Narragansett
Town to address pension shortfall of $10.9-million
01:00 AM EST on Tuesday, November 28, 2006
NARRAGANSETT — Nine months after an actuarial report concluded that the town’s pension fund was short $10.9 million, a new report shows that the deficit improved only marginally in the following year.
Released last month, the new report says the town’s unfunded liability was $10,957,669 as of July 2005 — an improvement of $31,735.
Finance Director David Krugman said he and interim Town Manager Jeffry Ceasrine are preparing a plan to address the shortfall and will present it to the Town Council in the coming weeks. Once approved by the council, the plan would be forwarded to the state auditor general, he said.
State law requires the town to tell the auditor general how the town will make up the shortfall, which represents the difference between the plan’s assets and liabilities as of the report date.
Krugman said the town can either contribute an annual amount that would fully fund the plan after a set number of years, or show how the town will work its way up to annual contributions that would fully fund the plan.
Combined, the town and plan members would have to contribute about $2.8 million a year — about a $1 million more than the current contributions — to set the plan on a path of recovery, Krugman said. The town would have to make up the $1 million difference, roughly doubling its annual contribution, because employee contributions are set in existing contracts, he said.
Krugman downplayed the size of the deficit, saying the plan is “78 percent funded,” and in better shape than many municipal pension plans across the state.

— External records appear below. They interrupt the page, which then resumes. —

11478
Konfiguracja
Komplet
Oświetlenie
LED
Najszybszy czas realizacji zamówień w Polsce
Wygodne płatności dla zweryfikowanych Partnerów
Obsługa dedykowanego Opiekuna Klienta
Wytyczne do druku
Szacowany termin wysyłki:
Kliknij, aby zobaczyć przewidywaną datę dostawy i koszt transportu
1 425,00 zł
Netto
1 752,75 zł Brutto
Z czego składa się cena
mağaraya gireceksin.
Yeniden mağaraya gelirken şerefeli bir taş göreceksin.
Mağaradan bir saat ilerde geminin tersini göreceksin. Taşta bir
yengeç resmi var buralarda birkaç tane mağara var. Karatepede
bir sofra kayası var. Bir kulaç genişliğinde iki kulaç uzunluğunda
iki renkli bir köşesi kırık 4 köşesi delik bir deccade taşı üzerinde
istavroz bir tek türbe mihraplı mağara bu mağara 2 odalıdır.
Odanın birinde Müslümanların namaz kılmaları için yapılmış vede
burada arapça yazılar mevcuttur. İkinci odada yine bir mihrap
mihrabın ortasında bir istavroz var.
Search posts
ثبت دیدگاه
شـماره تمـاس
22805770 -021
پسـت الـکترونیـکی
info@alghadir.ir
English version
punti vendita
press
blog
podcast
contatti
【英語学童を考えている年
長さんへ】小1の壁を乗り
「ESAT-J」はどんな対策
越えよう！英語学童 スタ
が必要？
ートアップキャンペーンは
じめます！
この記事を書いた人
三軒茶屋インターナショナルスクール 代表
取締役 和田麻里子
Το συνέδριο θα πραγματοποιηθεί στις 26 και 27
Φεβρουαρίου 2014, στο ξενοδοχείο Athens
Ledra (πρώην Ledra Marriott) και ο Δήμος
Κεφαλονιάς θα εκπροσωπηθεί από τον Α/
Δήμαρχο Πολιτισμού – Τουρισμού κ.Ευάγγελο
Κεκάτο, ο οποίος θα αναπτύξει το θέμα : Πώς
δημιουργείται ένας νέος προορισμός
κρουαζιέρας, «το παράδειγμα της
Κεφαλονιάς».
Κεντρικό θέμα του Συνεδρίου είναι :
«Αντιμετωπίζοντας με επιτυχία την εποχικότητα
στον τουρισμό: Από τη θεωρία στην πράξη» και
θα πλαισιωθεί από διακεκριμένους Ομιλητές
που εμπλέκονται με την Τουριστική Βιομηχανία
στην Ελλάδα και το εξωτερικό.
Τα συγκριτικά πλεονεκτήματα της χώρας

“The problem is the perception of a $10-million liability,” he said. “There are pension plans in the state that are only 5 and 10 percent funded.”
He also said the town has contributed the same amount to the plan — 10.5 percent of employee pay — for “17 or 18 years,” even at times when the plan was more than 100 percent funded. By doing this, the town has avoided sharp fluctuations in the town budget and tax rate, he said.
Krugman said the current level of contributions would likely prevent the deficit from increasing and might even erase the deficit if everything, such as a good rate of return on the plan’s investment portfolio, fell into place.
The plan was more than fully funded six years ago, but the outlook changed after town firefighters won an arbitration case that changed the definition of “regular pay” upon which pensions are based. According to Krugman and John Stone, president of the firefighters union, the change allows holiday pay, longevity and incentive pay to be counted when regular pay is calculated. Other town employee unions obtained the same benefit as they negotiated new contracts, Krugman said.
Asked if the town could have fought the requests by other unions, Krugman said yes, but he stressed that it would have been pointless when one union had already won its case.
“The Police Department could have taken it to arbitration, too. It didn’t make sense to say no,” he said.
The pension plan covers 273 municipal employees and 115 retirees, according to the actuarial report. Municipal employees can retire after 20 years or at age 58 if they have completed 10 years of service. Firefighters can retire after 20 years, while police officers can retire after 20 years or at age 58, whichever comes first.
The normal retirement benefit is 2.5 percent of the final average pay multiplied by the years of service, up to a maximum of 75 percent of the final average pay.